Error message from pdflatex:

Package pgfplots notification 'compat/show suggested version=true': document ha
s been generated with the most recent feature set (\pgfplotsset{compat=1.16}).

! Undefined control sequence.
\GenericError  ...                                
                                                    #4  \errhelp \@err@     ...
l.13 }\dataZ
            ^^M
?
JasonGross commented 8 months ago

I can add

def sanitize(ch):
        if ch in "[]{}= ": return f"_{ord(ch):x}"
        # if not ascii, return hex
        if ord(ch) > 127: return f"_{ord(ch):x}"
        # if not printable, return hex
        if not ch.isprintable(): return f"_{ord(ch):x}"
        return ch

t["name"] = "".join(sanitize(ch) for ch in t["name"])

to make the code work, so this is a reasonable starting point. (Note that [] and unicode characters result in generic error, it seems, I expect {} to break things but haven't tested, and = truncates the column name when looking it up.)

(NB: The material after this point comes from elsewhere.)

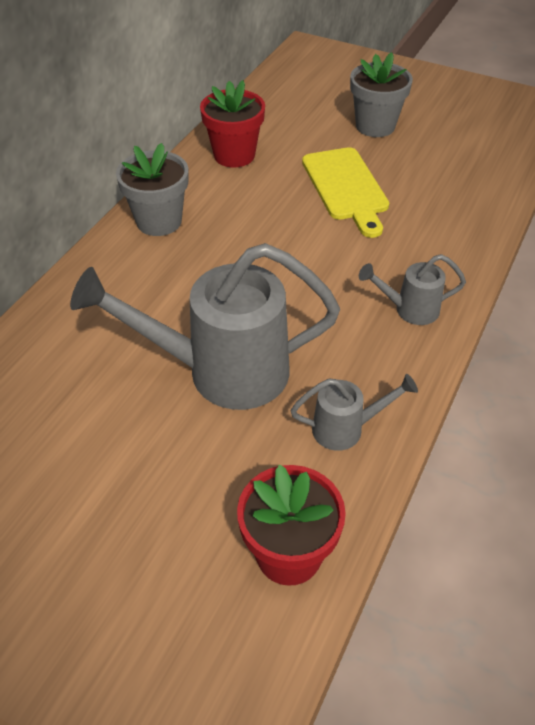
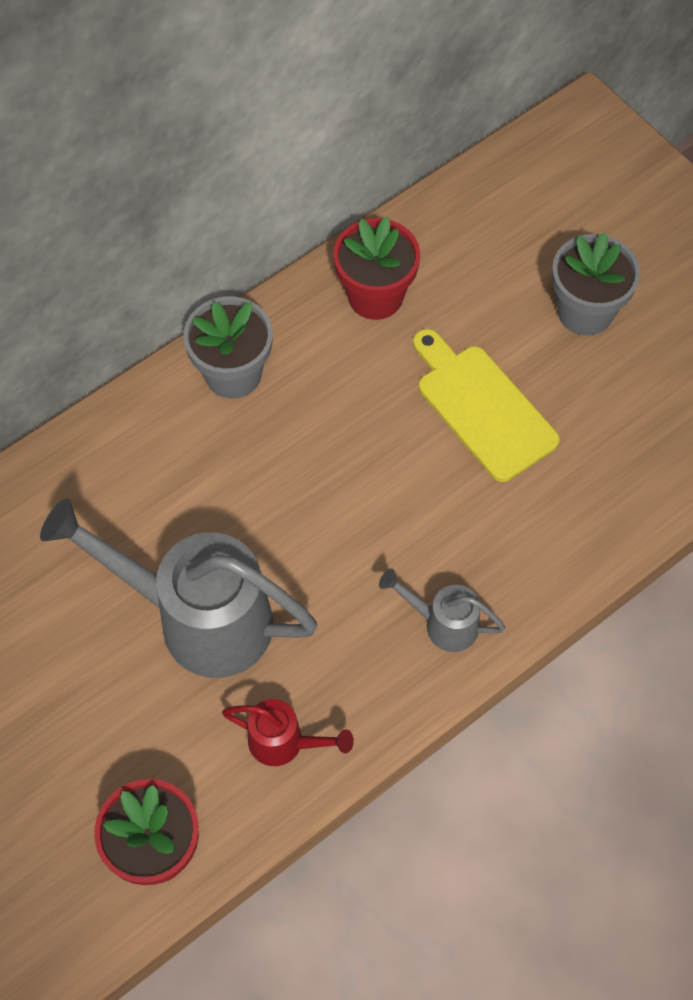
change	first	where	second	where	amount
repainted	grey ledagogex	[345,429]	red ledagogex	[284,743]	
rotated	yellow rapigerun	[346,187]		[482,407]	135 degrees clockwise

thomas-saigre commented 8 months ago

You're right ! There is still some issue in the legend, which is also replaced by the sanitized code, but after some handmaid cleaning, we get a working LaTeX code !

\begin{axis}
\addplot+ [only marks, mark=*, mark options={solid, fill=blue, color=blue}] table[y=(W<sub>pos</sub>_5b0_5d_20-_20_1d53c<sub>dim_3d0</sub>W<sub>pos</sub>)W<sub>V</sub>W<sub>O</sub>W<sub>U</sub>] {\dataZ};
\addlegendentry{$(W^{pos}_0 - \mathbb{E}^{dim=0}W^{pos})W^{V}W^{O}W^{U}$}
\addplot+ [only marks, mark=*, mark options={solid, fill=red, color=red}] table[y=(W<sub>pos</sub>_5b1_5d_20-_20_1d53c<sub>dim_3d0</sub>W<sub>pos</sub>)W<sub>V</sub>W<sub>O</sub>W<sub>U</sub>] {\dataZ};
\addlegendentry{$(W^{pos}_1 - \mathbb{E}^{dim=0}W^{pos})W^{V}W^{O}W^{U}$}
\addplot+ [only marks, mark=*, mark options={solid, fill=green, color=green}] table[y=(W<sub>pos</sub>_5b2_5d_20-_20_1d53c<sub>dim_3d0</sub>W<sub>pos</sub>)W<sub>V</sub>W<sub>O</sub>W<sub>U</sub>] {\dataZ};
\addlegendentry{$(W^{pos}_2 - \mathbb{E}^{dim=0}W^{pos})W^{V}W^{O}W^{U}$}
\addplot+ [only marks, mark=*, mark options={solid, fill=red, color=red}] table[y=(W<sub>pos</sub>_5b3_5d_20-_20_1d53c<sub>dim_3d0</sub>W<sub>pos</sub>)W<sub>V</sub>W<sub>O</sub>W<sub>U</sub>] {\dataZ};
\addlegendentry{$(W^{pos}_3 - \mathbb{E}^{dim=0}W^{pos})W^{V}W^{O}W^{U}$}
\end{axis}

image